### Exercise brief:
From the records below, copy every line that contains the word "hours".

Records for processing section start

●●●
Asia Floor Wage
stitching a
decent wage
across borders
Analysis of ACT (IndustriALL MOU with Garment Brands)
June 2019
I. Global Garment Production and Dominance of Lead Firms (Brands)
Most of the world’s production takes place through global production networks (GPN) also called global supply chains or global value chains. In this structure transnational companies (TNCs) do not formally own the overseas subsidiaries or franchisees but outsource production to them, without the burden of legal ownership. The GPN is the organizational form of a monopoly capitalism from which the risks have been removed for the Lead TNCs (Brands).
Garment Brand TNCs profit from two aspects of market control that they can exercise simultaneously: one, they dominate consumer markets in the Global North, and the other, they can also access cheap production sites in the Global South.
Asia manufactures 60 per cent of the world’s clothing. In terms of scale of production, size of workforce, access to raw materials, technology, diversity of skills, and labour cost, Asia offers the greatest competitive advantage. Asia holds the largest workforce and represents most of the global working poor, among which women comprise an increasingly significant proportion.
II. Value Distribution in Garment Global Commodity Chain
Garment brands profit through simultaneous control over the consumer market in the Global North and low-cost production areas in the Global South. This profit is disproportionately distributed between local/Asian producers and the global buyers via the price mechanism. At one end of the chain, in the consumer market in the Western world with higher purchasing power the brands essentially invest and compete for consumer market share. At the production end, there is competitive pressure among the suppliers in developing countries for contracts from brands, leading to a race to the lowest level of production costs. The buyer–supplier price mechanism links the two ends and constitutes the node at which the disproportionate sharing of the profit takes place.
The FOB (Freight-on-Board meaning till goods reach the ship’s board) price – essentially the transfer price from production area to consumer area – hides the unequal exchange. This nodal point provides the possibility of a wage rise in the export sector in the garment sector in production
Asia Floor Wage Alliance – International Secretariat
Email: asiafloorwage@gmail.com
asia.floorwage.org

Records for processing section end
Records for processing section start

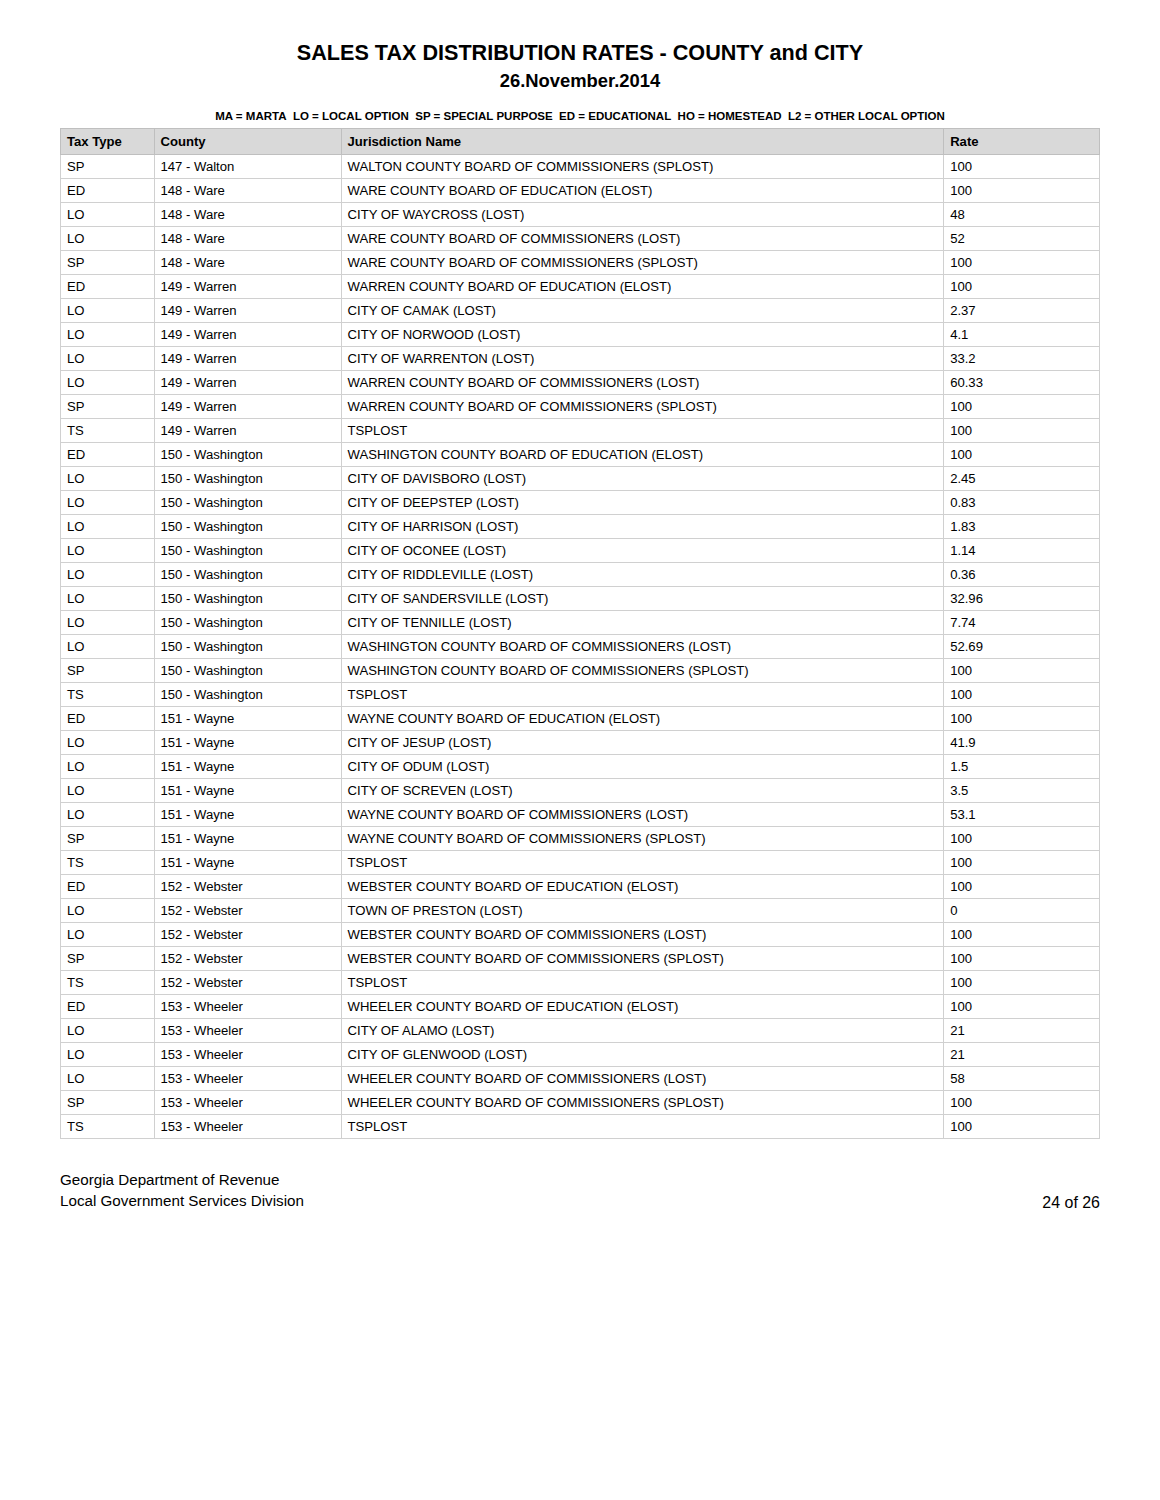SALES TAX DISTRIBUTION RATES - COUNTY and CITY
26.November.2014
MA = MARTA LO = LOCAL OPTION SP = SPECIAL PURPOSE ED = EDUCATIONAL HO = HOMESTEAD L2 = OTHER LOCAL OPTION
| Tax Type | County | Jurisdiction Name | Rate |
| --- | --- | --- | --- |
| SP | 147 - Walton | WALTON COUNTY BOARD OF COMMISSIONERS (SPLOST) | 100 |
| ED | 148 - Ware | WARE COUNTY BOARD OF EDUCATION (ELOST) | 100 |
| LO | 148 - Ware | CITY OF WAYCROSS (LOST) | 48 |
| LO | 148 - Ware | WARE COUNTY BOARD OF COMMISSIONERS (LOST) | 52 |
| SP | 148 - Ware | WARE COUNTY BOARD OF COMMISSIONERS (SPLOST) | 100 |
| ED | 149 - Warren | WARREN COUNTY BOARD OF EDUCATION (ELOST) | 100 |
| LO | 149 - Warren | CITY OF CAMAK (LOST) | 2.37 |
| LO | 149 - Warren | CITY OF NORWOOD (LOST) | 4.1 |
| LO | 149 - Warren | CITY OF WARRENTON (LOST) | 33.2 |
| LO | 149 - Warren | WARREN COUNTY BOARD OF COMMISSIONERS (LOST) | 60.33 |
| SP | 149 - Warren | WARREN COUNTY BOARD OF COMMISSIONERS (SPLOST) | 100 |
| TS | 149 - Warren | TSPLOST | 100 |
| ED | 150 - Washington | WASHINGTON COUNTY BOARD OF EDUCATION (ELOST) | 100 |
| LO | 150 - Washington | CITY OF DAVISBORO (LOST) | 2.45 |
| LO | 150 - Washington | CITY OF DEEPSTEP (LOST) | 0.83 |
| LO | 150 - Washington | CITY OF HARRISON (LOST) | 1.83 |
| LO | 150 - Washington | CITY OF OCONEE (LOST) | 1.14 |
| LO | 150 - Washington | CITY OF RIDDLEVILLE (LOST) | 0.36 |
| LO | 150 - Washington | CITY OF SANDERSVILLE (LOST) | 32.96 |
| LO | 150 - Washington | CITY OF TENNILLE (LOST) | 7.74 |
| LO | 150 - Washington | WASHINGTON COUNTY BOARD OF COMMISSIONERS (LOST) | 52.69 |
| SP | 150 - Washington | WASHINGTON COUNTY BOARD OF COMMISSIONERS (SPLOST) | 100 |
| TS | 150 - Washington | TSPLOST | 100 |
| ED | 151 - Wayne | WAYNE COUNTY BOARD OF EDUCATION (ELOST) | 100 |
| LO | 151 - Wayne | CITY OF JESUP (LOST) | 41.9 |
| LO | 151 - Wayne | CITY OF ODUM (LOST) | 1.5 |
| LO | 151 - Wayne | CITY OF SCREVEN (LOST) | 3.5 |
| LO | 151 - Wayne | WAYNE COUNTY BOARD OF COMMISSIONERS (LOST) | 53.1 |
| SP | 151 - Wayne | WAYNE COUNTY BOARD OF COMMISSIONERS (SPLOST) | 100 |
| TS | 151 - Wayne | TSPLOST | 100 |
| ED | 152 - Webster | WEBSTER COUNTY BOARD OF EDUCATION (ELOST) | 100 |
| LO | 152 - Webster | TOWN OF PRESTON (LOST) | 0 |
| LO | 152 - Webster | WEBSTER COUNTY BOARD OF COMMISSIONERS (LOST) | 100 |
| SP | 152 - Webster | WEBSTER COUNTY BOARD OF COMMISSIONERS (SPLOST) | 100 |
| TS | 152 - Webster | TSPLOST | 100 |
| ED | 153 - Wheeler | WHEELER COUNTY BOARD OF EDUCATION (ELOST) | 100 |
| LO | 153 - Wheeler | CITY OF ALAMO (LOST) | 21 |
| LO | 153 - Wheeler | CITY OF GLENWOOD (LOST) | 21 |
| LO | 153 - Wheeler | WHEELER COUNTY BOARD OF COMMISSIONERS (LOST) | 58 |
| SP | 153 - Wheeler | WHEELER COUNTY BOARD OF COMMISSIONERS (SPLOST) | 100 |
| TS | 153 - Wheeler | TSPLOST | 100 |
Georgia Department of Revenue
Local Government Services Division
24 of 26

Records for processing section end
Records for processing section start

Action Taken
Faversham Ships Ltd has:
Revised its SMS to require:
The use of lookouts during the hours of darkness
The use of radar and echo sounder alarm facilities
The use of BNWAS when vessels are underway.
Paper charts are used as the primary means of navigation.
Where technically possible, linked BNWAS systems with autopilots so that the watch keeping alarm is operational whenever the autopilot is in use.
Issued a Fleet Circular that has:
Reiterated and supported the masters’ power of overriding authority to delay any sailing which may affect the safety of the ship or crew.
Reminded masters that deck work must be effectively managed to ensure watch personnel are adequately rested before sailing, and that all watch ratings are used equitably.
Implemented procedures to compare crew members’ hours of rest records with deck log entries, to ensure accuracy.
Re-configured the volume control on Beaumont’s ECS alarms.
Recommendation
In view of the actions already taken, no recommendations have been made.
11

Records for processing section end

### Answer to the problem:
The use of lookouts during the hours of darkness
Implemented procedures to compare crew members’ hours of rest records with deck log entries, to ensure accuracy.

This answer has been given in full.